We must develop and maintain the capacity to forgive. He who is devoid of the power to forgive is devoid of the power to love. There is some good in the worst of us and some evil in the best of us. When we discover this, we are less prone to hate our enemies.*

…And I had a hard time answering some of her questions.  I was raised in a family where skin color was treated like eye color…and I come from a place of racial privilege–I’ve experienced prejudice, but never on the basis of my skin color, and never as overt as that sort of prejudice can be.  I might intellectually understand that racism exists and where it stems from (we *do* do Civil War reenacting), but I don’t really understand the depths of hatred that it can and has descended to–I don’t get that kind of hatred, and I sure as hell don’t want my children to.  I might be guilty of saying something that is prejudiced simply because I come from a place of racial privilege, but that would be/would have been from ignorance, and not maliciousness (and I sincerely apologize if that has ever happened).
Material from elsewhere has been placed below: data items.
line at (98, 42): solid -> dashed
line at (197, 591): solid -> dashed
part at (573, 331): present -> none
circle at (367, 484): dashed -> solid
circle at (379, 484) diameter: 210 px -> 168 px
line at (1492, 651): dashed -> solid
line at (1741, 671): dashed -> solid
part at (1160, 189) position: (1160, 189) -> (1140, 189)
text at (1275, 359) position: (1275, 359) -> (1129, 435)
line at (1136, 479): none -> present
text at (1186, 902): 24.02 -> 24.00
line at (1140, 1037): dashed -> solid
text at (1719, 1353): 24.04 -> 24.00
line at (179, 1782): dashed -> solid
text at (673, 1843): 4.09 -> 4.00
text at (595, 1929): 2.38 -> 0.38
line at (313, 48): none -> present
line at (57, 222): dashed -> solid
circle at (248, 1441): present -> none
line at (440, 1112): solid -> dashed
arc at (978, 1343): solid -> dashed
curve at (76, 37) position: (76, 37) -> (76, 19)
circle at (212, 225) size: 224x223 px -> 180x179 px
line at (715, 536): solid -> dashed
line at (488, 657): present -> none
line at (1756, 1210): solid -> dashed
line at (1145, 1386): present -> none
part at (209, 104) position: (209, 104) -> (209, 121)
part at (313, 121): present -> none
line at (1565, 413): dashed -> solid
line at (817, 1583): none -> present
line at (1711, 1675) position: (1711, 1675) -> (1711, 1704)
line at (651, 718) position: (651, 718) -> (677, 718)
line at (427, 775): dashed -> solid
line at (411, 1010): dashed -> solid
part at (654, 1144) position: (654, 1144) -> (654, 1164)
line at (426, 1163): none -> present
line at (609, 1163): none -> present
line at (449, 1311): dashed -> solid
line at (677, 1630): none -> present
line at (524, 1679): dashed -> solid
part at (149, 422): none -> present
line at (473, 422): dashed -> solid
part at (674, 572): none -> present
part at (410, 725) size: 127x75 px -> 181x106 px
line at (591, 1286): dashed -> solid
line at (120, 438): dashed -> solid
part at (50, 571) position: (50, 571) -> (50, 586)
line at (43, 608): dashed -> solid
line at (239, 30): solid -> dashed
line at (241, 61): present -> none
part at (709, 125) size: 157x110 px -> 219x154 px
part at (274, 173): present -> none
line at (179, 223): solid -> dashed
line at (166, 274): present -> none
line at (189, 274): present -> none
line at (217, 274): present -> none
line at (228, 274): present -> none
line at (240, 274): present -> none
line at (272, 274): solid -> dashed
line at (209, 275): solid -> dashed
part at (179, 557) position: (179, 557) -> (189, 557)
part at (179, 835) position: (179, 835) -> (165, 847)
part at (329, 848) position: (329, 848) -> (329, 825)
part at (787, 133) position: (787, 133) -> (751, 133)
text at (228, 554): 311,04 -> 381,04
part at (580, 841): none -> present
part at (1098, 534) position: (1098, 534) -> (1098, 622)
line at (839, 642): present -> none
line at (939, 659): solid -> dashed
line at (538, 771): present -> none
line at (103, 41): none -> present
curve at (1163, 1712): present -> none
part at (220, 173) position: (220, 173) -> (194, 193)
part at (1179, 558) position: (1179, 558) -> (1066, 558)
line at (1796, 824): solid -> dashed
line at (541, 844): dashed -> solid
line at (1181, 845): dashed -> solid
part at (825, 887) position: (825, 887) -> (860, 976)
How do you explain all of that to a six year old?  Especially a six year old with a heart like butterfly wings (seriously, the kiddo gets upset at the idea of hurting someone’s feelings on accident), especially when there are six year olds around the world that LIVE this, on a daily basis. And if not now, from us, when and how will this lesson be taught?

The Hubby and I did our best to explain that people’s minds and hearts can and do change over time.  And that people that lived a long time ago had different ideas of what was right and wrong from ours, and that even then they argued over what was right and wrong like we do today.  Just because something was right (or wrong) then, doesn’t mean it has to stay that way…as our sense of morality grows into one that is more compassionate and more just, we can change what we do and say to be more equitable and to embrace equality…not just on a basis of race, but everywhere, for every quality that makes us different from one another.

We tried to tell her that sometimes people are afraid of people and things that are different from what they see or do on a daily basis and that sometimes people are afraid of change.  That sometimes when people are afraid, they think they need to fight against what they don’t understand, that the fear makes them hate, that the hate can poison their hearts, that poisoned hearts can make them do bad things.  We talked about the fact that people are just people, different and beautiful for it.  We talked about Martin Luther King, and that he believed in justice for all people that were disadvantaged, whether it be because of skin color, or economic status, or any of the other things that divide us, and we watched The Man With a Dream talk about the day when “little black boys and black girls will be able to join hands with little white boys and white girls as sisters and brothers.”

I think that he might have liked to see Chickadee and Miss M skipping down the sidewalk, hand in hand, on their way for a play date.  I think that maybe, for all that practicing justice often means protesting, it can also means two heads bowed together over a coloring book, drinking cocoa, and watching My Little Pony.  Practicing justice is about doing what is right.  And what is more right than two six year olds than playing, together, oblivious to the controversies that might have stirred before they were even born?

*quotes are from Martin Luther King, Jr.